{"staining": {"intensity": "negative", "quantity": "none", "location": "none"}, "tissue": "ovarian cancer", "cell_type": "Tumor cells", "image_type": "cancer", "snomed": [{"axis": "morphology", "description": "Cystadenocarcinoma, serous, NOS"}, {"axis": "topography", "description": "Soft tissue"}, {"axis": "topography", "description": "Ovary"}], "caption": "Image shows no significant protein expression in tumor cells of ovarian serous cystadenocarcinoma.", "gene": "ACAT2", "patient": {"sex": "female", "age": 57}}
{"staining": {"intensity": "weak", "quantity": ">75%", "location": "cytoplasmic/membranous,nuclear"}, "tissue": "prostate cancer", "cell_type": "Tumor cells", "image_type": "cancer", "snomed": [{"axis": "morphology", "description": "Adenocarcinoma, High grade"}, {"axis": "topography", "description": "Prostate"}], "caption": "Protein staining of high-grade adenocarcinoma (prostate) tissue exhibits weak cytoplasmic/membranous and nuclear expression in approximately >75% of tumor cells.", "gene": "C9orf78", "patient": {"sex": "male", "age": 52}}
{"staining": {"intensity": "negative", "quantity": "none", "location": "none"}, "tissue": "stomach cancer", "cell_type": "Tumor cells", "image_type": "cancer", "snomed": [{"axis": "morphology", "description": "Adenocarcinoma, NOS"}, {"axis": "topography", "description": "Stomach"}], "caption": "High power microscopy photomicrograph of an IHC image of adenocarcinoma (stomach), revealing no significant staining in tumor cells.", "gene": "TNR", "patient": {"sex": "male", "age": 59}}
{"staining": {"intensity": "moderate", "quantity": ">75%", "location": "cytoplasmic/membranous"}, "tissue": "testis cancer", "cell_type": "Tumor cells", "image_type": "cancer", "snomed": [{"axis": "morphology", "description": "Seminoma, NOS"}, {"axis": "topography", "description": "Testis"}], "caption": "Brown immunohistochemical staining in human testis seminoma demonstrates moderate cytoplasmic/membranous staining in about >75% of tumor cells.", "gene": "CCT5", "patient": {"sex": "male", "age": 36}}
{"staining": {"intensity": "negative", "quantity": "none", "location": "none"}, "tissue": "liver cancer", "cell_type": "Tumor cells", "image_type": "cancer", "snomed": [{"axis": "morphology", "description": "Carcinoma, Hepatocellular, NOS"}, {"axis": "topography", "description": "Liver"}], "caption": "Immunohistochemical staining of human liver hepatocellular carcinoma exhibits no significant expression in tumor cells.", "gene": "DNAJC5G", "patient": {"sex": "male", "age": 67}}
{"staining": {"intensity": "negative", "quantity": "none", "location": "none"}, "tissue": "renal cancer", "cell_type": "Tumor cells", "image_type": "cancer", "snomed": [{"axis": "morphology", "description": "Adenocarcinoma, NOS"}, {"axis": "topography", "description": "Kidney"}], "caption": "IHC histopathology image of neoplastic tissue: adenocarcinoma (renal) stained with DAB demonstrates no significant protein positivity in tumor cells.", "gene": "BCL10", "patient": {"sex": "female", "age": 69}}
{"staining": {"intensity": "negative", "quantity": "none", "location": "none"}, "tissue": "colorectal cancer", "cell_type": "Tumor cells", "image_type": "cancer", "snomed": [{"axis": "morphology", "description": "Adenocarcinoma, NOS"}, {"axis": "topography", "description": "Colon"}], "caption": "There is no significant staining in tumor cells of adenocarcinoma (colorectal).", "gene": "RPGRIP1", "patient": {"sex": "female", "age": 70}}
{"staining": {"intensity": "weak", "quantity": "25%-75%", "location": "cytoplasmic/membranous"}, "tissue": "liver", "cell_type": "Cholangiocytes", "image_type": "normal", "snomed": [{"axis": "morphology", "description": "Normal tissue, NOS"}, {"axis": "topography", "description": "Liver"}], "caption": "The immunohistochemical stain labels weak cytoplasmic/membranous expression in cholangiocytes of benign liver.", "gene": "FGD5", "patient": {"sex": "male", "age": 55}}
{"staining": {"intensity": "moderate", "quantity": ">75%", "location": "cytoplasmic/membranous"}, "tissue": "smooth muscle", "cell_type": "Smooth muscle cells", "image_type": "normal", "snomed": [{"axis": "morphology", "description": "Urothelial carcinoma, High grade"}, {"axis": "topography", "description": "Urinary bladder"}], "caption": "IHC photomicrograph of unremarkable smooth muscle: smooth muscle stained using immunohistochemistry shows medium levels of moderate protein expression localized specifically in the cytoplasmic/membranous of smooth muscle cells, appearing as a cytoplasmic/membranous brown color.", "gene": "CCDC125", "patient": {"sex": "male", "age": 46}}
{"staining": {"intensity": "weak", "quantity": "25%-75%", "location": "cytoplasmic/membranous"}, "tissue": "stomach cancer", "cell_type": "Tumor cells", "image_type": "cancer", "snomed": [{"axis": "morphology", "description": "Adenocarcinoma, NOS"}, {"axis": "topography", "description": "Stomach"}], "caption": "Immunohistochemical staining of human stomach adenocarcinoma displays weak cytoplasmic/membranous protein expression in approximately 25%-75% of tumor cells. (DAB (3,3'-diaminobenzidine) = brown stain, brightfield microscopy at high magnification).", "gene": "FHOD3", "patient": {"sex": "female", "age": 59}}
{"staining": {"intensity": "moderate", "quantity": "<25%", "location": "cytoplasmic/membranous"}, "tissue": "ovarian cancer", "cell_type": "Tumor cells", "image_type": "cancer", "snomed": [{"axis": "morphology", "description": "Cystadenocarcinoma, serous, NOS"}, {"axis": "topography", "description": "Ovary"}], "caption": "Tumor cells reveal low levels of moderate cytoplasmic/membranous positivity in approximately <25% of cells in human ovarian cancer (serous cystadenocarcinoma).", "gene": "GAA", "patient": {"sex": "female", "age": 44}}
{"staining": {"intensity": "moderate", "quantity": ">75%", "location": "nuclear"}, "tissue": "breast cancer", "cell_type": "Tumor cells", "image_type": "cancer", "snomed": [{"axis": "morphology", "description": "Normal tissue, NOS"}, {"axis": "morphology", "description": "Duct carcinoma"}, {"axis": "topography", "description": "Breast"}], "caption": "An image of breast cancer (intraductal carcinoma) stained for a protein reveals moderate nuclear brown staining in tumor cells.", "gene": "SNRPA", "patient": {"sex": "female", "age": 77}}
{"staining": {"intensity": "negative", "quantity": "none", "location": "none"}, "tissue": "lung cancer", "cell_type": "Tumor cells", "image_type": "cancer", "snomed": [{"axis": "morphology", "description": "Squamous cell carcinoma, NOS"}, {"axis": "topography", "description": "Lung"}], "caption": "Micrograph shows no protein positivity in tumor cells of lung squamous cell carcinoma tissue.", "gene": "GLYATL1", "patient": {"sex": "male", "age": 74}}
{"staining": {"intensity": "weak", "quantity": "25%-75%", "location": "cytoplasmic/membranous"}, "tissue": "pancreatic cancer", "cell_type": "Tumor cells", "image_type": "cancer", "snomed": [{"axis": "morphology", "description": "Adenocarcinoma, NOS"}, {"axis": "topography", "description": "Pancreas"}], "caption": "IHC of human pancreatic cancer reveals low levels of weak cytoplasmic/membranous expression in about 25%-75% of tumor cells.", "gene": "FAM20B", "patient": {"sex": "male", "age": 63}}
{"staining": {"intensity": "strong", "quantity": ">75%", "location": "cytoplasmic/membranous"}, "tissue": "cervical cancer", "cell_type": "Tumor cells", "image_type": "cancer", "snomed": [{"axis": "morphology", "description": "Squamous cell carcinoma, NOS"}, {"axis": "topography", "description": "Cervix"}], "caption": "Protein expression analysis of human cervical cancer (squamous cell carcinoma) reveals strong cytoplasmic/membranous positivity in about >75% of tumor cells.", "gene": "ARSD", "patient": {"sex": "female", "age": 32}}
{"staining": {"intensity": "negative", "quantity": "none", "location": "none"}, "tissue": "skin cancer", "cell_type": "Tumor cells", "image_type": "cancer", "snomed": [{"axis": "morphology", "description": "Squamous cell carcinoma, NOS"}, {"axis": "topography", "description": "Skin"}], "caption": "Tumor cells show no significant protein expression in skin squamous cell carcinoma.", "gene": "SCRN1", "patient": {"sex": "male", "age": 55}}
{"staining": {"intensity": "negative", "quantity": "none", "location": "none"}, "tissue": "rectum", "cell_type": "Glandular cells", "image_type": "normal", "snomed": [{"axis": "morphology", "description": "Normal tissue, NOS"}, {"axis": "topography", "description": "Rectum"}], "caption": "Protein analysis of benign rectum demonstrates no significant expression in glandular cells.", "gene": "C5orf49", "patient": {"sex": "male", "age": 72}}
++++++++++++++++++++
__TASK DESCRIPTION__. Of the lines above, output exactly those from the line bearing "photomicrograph of unremarkable" through the line bearing "cells reveal low", inclusive.

__ANSWER TO THE EXERCISE__.
{"staining": {"intensity": "moderate", "quantity": ">75%", "location": "cytoplasmic/membranous"}, "tissue": "smooth muscle", "cell_type": "Smooth muscle cells", "image_type": "normal", "snomed": [{"axis": "morphology", "description": "Urothelial carcinoma, High grade"}, {"axis": "topography", "description": "Urinary bladder"}], "caption": "IHC photomicrograph of unremarkable smooth muscle: smooth muscle stained using immunohistochemistry shows medium levels of moderate protein expression localized specifically in the cytoplasmic/membranous of smooth muscle cells, appearing as a cytoplasmic/membranous brown color.", "gene": "CCDC125", "patient": {"sex": "male", "age": 46}}
{"staining": {"intensity": "weak", "quantity": "25%-75%", "location": "cytoplasmic/membranous"}, "tissue": "stomach cancer", "cell_type": "Tumor cells", "image_type": "cancer", "snomed": [{"axis": "morphology", "description": "Adenocarcinoma, NOS"}, {"axis": "topography", "description": "Stomach"}], "caption": "Immunohistochemical staining of human stomach adenocarcinoma displays weak cytoplasmic/membranous protein expression in approximately 25%-75% of tumor cells. (DAB (3,3'-diaminobenzidine) = brown stain, brightfield microscopy at high magnification).", "gene": "FHOD3", "patient": {"sex": "female", "age": 59}}
{"staining": {"intensity": "moderate", "quantity": "<25%", "location": "cytoplasmic/membranous"}, "tissue": "ovarian cancer", "cell_type": "Tumor cells", "image_type": "cancer", "snomed": [{"axis": "morphology", "description": "Cystadenocarcinoma, serous, NOS"}, {"axis": "topography", "description": "Ovary"}], "caption": "Tumor cells reveal low levels of moderate cytoplasmic/membranous positivity in approximately <25% of cells in human ovarian cancer (serous cystadenocarcinoma).", "gene": "GAA", "patient": {"sex": "female", "age": 44}}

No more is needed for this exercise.